**SET TASK**
Rewrite every line of the items below as a JSON list of strings, one string per line, with blank lines left out. Leave the pictures out of the list.

(Data records)

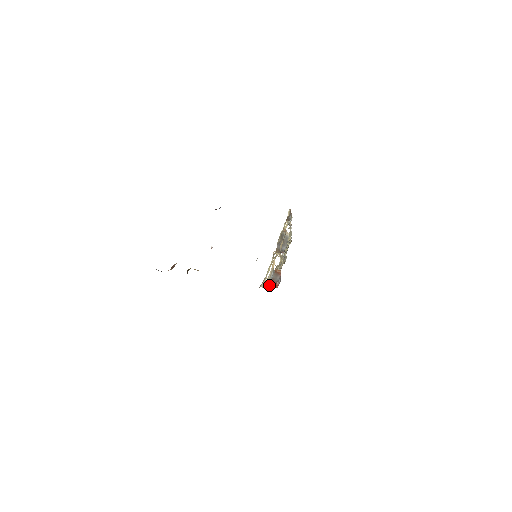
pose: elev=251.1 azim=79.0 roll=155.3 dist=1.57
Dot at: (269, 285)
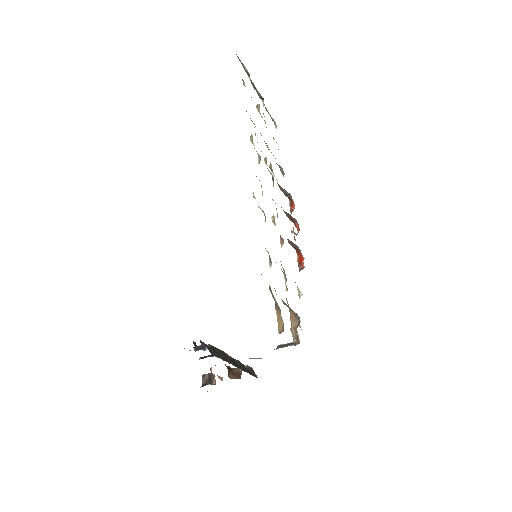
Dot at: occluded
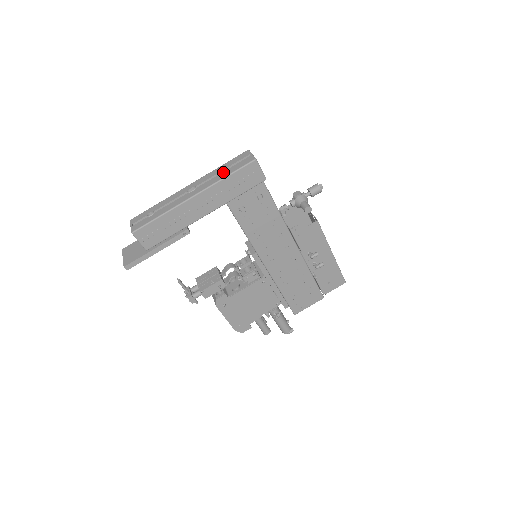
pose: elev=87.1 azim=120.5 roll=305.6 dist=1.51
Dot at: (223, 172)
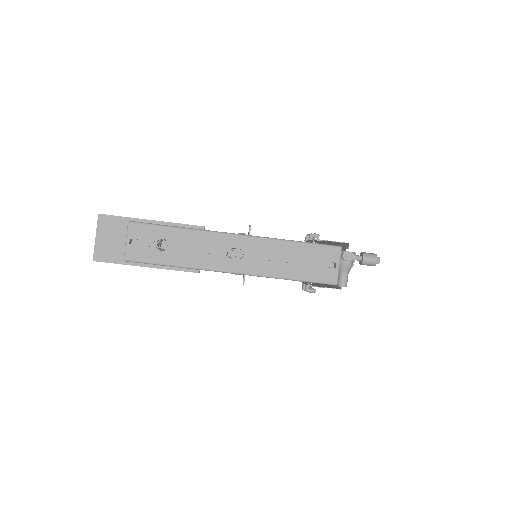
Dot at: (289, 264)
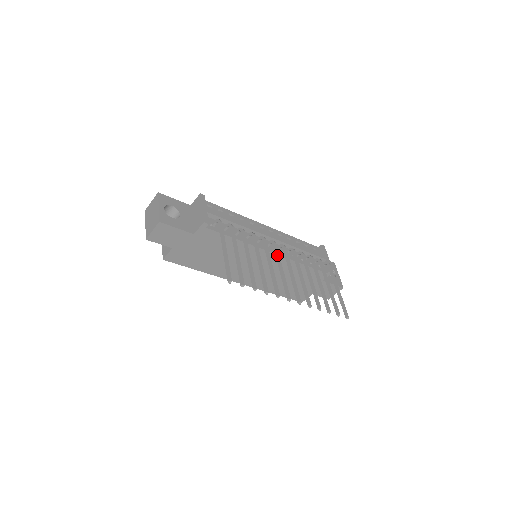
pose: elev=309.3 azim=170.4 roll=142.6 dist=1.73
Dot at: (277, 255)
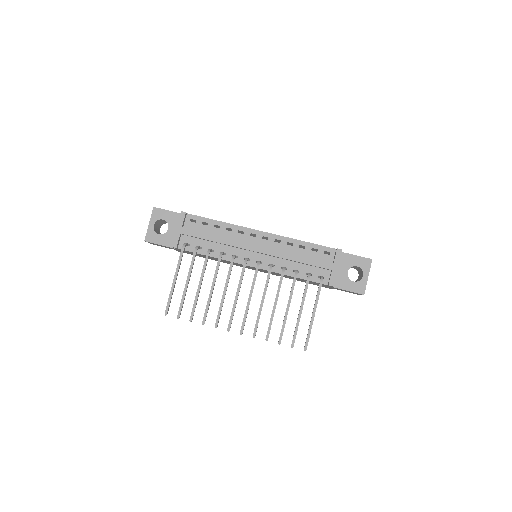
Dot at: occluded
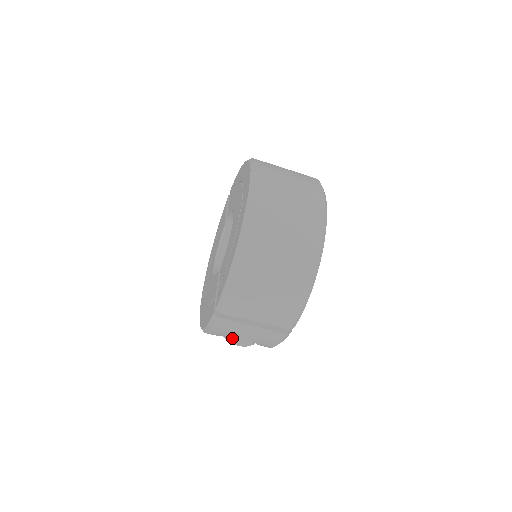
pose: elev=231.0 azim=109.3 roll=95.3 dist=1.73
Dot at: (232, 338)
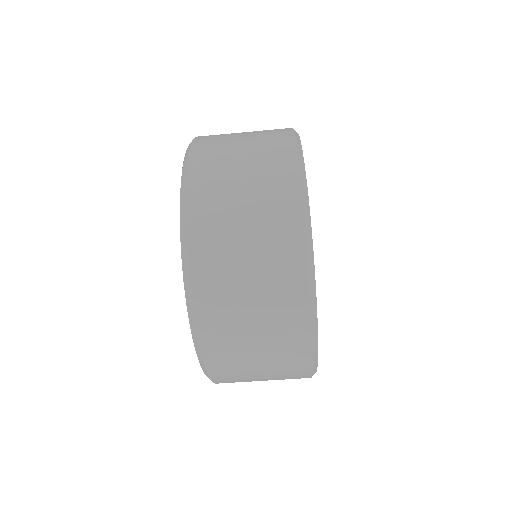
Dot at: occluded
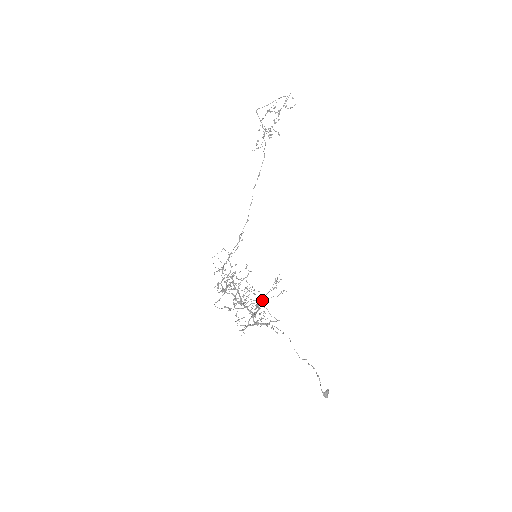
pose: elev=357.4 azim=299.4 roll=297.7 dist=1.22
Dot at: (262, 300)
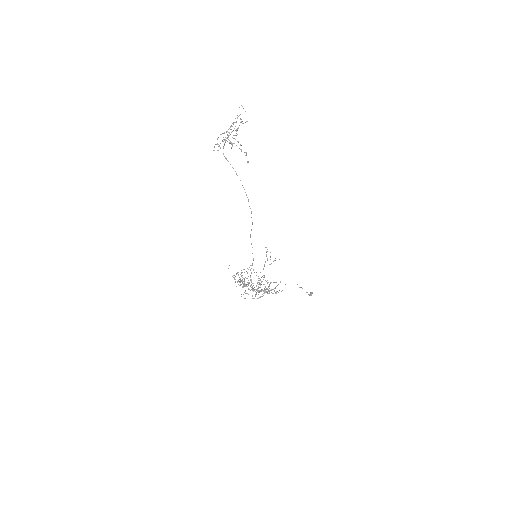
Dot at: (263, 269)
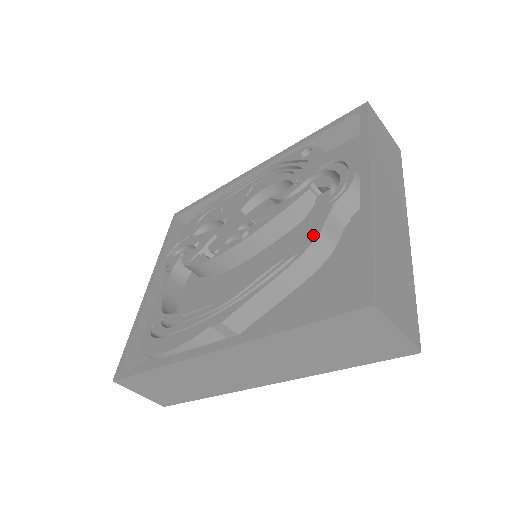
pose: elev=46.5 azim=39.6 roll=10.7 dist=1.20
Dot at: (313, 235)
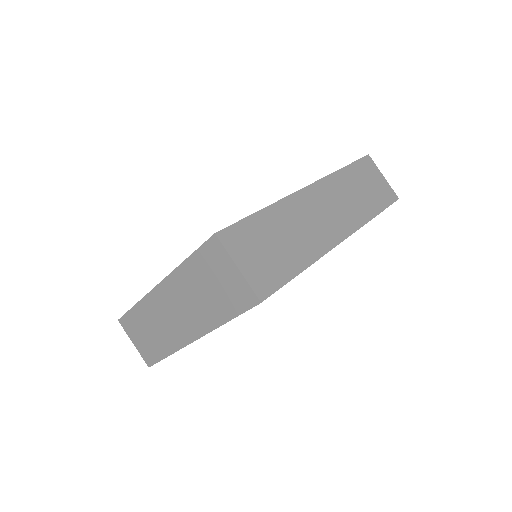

**EXERCISE ANSWER**
[
  "pose: elev=251.1 azim=79.0 roll=155.3 dist=1.57",
  "Dot at: (269, 285)",
  "Dot at: occluded",
  "pose: elev=87.1 azim=120.5 roll=305.6 dist=1.51",
  "Dot at: (223, 172)",
  "Dot at: (289, 264)",
  "pose: elev=309.3 azim=170.4 roll=142.6 dist=1.73",
  "Dot at: (277, 255)",
  "Dot at: occluded",
  "pose: elev=231.0 azim=109.3 roll=95.3 dist=1.73",
  "Dot at: (232, 338)",
  "Dot at: occluded",
  "pose: elev=357.4 azim=299.4 roll=297.7 dist=1.22",
  "Dot at: (262, 300)",
  "Dot at: (263, 269)",
  "pose: elev=46.5 azim=39.6 roll=10.7 dist=1.20",
  "Dot at: (313, 235)"
]